* PASSAGE PROVIDED *
+===+

You may have watched the Disney musical, Mary Poppins. In the movie, Dick Van Dyke and Julie Andrews sing the song "Supercalifragilisticexpialidocious." The song has a part that goes, "Even though the sound of it is something quite atrocious if you say it loud enough, you'll always sound precocious." I thought this perfectly describes how Christian leaders have distorted and added to the original message Jesus commanded His disciples to preach.
When Jesus sent His disciples out into the world, He didn't leave them a mountain of directives on how to operate the newly formed Christian religion. Nor did Jesus tell his disciples to involve themselves with the process of developing a cumbersome system of religious jargons and ceremonies.
Jesus' instructions were very simple: he told his disciples to preach the "good news" (Mat 11:5), the "glad tidings" (Mark 1:14), and to simply be his "witnesses" (Acts 1:8). Paul was equally simplistic in his description of the gospel. Paul referred to the "blessed hope" in Titus 2:13 and in 1 Cor 1:23 he summed up his whole ministry in two words; his mission was to preach "Christ crucified."

+===+

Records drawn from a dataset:
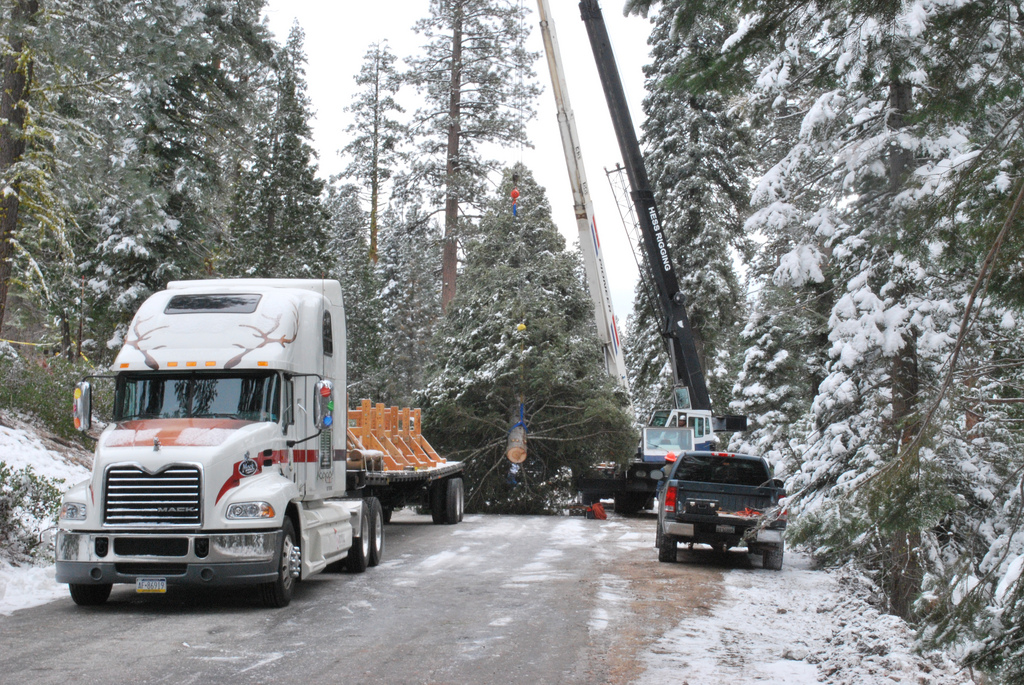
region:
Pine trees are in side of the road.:
[52, 23, 954, 523]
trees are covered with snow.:
[26, 50, 916, 439]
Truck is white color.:
[45, 264, 464, 603]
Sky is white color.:
[304, 4, 655, 267]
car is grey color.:
[643, 445, 793, 570]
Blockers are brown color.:
[339, 387, 451, 482]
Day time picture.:
[58, 69, 907, 640]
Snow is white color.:
[700, 555, 850, 660]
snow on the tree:
[784, 255, 805, 269]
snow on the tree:
[927, 452, 969, 478]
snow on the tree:
[122, 234, 160, 248]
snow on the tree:
[920, 168, 955, 197]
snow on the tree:
[487, 361, 507, 374]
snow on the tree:
[980, 174, 1012, 190]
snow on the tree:
[806, 424, 836, 440]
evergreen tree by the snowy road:
[412, 163, 637, 512]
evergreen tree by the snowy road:
[232, 55, 319, 283]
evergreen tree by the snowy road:
[339, 36, 390, 242]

+===+

* WHAT TO DO *
• A. Reproduce the passage on the gospel message between "When Jesus sent" and "jargons and ceremonies.", inclusive.
• B. In the passage on the gospel message, what two words does Paul use in 1 Cor 1:23 to sum up his whole ministry?
• C. Pick up the passage on the gospel message after its final sentence and keep writing it.

* TASK-BY-TASK RESULTS *
• A.
When Jesus sent His disciples out into the world, He didn't leave them a mountain of directives on how to operate the newly formed Christian religion. Nor did Jesus tell his disciples to involve themselves with the process of developing a cumbersome system of religious jargons and ceremonies.

• B. "Christ crucified."

• C.
In the world today, there are thousands of other religions competing against Christianity. Very few of these can match the gospel's simplicity. If you were to check into the salvation plan of some of these other belief systems, most would give you a mumbo jumbo spiel that might go something like: To find the ultimate state of consciousness you need to achieve complete symmetry between the celestial and physical plains of existence.
You don't need to go through a twenty-step program to become a Christian. All a person needs to do is realize his sinful state, ask Jesus to be his Savior, and then follow Jesus' examples of pure living. I can make this process even simpler. On all American currency there are the words: "In God We Trust." If you were to personalize this statement in everything you do saying, "In God I Trust" you would not go wrong.
I've noticed three main areas where man has Supercalifragilisticexpialidociousized the Christian message: Words, Rituals, and Traditions.
How can any Christian expect to reach the common man with words like: exegesis, hagiography, examologesis, hydroparastatae, soteriology, or anthropomorphism?
Sometimes we use big words to get people's attention. I entitled this web page Supercalifragilisticexpialidociousism to do just that. Also, at other times, complex words can be used to inject humor. I know of one well-known prophecy speaker who, just for laughs, has a favorite tongue twister he likes to pitch to his audience. He will get up and say, "Well friends, today we're going to think anew about the contemporaneous implications of psychophysical monism."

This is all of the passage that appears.